*WHAT IS NEEDED*. Present the lines of the records below, from the one containing "Attention on the ammeter. Give me current, shaped as 29.1;" through the one containing "Voltage: 10; V", inclusive, as a numbered list with blank lines omitted.

------------------------------------

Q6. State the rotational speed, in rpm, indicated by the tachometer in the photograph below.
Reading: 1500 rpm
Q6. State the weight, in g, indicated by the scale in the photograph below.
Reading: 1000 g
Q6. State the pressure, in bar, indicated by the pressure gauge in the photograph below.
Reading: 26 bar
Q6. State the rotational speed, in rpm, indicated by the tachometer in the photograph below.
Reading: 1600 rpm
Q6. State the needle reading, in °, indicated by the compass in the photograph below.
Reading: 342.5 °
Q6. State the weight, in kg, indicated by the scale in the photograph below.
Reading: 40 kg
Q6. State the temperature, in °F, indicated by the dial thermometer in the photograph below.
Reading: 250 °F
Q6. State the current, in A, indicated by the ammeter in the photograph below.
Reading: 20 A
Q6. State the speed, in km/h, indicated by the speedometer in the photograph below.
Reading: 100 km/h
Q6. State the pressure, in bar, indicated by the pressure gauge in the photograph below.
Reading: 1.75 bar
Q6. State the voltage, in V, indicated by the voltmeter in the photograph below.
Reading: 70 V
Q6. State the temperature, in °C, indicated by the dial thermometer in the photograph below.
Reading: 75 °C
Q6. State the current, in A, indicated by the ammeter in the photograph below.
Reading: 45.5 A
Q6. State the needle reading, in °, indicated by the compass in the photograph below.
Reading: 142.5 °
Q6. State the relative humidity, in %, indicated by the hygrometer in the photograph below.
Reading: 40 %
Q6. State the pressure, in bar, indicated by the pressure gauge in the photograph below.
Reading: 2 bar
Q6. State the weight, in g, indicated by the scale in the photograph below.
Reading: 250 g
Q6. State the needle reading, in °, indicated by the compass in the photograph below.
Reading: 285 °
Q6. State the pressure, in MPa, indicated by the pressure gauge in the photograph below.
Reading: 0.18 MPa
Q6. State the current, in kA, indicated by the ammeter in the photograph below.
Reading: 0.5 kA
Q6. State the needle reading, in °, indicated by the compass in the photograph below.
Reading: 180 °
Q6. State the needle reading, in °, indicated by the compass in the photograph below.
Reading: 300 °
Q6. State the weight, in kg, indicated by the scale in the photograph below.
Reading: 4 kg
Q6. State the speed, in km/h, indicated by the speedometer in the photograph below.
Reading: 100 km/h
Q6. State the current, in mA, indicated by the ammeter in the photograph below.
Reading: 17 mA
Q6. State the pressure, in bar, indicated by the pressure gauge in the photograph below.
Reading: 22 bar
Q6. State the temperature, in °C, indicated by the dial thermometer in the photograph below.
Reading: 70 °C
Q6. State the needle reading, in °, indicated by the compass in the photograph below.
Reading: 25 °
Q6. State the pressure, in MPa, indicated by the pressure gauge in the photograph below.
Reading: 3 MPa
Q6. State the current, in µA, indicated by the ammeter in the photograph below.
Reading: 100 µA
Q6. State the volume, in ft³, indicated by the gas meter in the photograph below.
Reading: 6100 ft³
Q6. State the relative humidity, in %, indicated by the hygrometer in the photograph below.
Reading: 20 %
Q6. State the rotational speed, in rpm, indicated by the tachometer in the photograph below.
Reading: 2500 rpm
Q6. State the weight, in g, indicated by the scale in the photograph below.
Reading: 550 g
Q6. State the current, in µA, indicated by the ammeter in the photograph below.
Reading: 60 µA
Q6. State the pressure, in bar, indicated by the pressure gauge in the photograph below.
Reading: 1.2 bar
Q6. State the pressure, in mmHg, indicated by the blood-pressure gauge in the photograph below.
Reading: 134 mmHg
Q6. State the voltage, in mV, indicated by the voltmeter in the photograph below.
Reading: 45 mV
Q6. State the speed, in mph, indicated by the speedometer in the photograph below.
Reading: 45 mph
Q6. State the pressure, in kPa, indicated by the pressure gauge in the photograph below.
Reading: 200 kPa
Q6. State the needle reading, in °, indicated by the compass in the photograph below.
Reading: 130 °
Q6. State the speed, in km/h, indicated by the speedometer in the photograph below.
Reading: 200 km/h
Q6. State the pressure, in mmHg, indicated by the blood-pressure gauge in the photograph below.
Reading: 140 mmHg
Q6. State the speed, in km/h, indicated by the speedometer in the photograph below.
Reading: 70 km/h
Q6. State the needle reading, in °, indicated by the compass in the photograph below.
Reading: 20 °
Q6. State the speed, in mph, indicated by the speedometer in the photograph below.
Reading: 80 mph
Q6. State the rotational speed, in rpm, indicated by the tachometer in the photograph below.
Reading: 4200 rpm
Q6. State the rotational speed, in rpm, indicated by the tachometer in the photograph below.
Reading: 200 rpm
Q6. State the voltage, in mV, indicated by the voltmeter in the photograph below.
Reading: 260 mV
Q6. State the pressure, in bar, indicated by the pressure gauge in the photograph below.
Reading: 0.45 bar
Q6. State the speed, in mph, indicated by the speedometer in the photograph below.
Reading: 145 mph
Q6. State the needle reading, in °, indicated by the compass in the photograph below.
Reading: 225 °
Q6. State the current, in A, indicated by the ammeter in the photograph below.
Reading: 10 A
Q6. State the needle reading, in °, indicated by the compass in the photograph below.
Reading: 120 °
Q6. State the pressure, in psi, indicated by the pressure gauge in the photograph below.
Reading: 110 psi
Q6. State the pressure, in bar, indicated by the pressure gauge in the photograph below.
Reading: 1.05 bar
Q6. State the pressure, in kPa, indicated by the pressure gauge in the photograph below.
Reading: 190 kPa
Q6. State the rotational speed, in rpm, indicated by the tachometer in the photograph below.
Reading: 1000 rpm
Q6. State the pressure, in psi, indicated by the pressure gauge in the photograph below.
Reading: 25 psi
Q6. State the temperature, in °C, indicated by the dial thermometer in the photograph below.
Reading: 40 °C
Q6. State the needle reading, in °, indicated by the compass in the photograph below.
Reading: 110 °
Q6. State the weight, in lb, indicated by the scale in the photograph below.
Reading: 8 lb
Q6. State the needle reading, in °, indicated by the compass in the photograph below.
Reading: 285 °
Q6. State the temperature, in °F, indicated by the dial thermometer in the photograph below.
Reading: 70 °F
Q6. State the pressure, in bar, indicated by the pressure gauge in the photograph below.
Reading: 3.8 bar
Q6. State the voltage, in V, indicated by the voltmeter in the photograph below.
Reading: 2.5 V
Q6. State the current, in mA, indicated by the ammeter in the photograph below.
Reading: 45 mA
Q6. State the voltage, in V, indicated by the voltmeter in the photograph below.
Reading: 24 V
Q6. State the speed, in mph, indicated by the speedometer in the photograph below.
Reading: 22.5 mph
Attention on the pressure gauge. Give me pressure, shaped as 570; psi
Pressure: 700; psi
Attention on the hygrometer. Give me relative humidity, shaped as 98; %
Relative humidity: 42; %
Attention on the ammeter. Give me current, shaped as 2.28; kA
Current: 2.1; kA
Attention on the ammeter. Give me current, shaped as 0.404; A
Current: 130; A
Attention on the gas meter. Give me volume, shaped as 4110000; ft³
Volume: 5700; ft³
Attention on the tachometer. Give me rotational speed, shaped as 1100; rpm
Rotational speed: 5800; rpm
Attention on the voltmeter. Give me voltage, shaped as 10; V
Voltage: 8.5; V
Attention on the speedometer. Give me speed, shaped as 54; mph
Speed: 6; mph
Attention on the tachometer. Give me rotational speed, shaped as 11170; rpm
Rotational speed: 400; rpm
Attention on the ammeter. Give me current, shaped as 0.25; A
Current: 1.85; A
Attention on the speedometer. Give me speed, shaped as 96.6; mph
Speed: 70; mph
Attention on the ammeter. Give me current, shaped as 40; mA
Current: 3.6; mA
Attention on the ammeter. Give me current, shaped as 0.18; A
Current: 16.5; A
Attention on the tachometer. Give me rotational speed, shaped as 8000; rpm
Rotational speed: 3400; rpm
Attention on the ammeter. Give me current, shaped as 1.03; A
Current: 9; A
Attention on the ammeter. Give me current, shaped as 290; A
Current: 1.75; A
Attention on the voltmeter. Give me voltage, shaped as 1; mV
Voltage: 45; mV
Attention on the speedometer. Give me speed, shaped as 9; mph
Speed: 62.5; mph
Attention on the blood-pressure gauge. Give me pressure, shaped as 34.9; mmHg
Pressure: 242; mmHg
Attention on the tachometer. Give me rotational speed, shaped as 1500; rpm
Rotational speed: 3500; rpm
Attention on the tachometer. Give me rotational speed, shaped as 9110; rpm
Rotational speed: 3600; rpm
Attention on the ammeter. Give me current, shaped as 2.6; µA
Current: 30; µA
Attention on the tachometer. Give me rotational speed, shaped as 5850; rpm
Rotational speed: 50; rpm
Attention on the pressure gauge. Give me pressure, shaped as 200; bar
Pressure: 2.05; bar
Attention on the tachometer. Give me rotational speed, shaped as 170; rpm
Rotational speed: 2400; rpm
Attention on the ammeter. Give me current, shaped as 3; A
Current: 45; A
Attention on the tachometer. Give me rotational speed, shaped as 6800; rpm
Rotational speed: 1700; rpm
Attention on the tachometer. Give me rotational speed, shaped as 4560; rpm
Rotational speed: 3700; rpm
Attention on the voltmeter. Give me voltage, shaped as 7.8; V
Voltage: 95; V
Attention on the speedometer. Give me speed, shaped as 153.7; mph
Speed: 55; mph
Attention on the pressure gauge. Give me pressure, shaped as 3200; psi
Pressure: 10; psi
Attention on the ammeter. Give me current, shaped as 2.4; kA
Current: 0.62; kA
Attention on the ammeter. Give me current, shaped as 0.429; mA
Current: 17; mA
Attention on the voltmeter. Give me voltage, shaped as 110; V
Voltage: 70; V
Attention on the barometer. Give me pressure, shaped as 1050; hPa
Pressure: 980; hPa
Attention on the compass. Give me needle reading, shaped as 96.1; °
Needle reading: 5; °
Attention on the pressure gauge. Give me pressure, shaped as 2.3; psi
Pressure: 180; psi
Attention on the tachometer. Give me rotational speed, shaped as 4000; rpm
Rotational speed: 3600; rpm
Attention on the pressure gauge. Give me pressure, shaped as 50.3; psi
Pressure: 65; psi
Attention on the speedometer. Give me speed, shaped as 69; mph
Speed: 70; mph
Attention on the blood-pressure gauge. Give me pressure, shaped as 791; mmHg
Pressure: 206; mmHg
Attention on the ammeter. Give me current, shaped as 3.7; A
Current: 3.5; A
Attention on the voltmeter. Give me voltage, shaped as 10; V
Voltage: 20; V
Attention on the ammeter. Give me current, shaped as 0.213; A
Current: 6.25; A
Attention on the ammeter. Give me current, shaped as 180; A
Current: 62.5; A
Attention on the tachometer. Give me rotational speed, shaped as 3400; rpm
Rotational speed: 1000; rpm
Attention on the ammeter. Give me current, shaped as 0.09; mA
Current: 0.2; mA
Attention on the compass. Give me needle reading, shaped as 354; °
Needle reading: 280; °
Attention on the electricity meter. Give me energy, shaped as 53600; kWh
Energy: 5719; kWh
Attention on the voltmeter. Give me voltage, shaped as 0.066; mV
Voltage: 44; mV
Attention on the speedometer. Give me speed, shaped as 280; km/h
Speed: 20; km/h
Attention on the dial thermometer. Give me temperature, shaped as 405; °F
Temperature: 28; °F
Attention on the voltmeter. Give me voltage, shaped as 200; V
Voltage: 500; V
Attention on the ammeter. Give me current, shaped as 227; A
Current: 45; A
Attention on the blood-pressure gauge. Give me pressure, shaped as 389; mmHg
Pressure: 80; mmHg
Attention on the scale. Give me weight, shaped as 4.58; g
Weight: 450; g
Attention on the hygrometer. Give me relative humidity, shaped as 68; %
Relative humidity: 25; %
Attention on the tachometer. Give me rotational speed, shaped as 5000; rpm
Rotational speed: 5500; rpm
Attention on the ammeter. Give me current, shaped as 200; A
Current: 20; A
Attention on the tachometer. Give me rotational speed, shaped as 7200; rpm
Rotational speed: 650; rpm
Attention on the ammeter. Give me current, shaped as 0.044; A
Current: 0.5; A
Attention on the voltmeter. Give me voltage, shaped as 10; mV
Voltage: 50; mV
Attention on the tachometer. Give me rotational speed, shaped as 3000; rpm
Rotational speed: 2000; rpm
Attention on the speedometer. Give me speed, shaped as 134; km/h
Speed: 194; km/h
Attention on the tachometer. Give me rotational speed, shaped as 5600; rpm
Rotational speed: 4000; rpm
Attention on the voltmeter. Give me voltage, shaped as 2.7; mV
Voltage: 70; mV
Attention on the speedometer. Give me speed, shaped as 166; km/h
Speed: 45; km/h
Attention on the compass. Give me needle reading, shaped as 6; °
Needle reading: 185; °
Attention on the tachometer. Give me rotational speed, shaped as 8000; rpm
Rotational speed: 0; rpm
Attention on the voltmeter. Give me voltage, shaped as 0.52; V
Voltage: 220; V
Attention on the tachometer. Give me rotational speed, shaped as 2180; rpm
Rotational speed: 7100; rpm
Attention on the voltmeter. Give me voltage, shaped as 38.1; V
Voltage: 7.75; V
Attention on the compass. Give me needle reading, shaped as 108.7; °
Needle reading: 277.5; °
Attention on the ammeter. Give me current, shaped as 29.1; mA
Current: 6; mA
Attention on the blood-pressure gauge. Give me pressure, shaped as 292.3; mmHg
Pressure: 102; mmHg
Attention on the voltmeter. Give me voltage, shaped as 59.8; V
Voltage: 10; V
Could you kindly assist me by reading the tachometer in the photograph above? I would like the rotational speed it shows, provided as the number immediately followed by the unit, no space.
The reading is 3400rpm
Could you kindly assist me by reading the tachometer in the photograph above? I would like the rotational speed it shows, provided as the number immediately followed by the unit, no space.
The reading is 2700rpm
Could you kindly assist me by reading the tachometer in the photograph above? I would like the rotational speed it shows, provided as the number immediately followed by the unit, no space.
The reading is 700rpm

------------------------------------

*ANSWER TO THIS PROBLEM*.
1. Attention on the ammeter. Give me current, shaped as 29.1; mA
2. Current: 6; mA
3. Attention on the blood-pressure gauge. Give me pressure, shaped as 292.3; mmHg
4. Pressure: 102; mmHg
5. Attention on the voltmeter. Give me voltage, shaped as 59.8; V
6. Voltage: 10; V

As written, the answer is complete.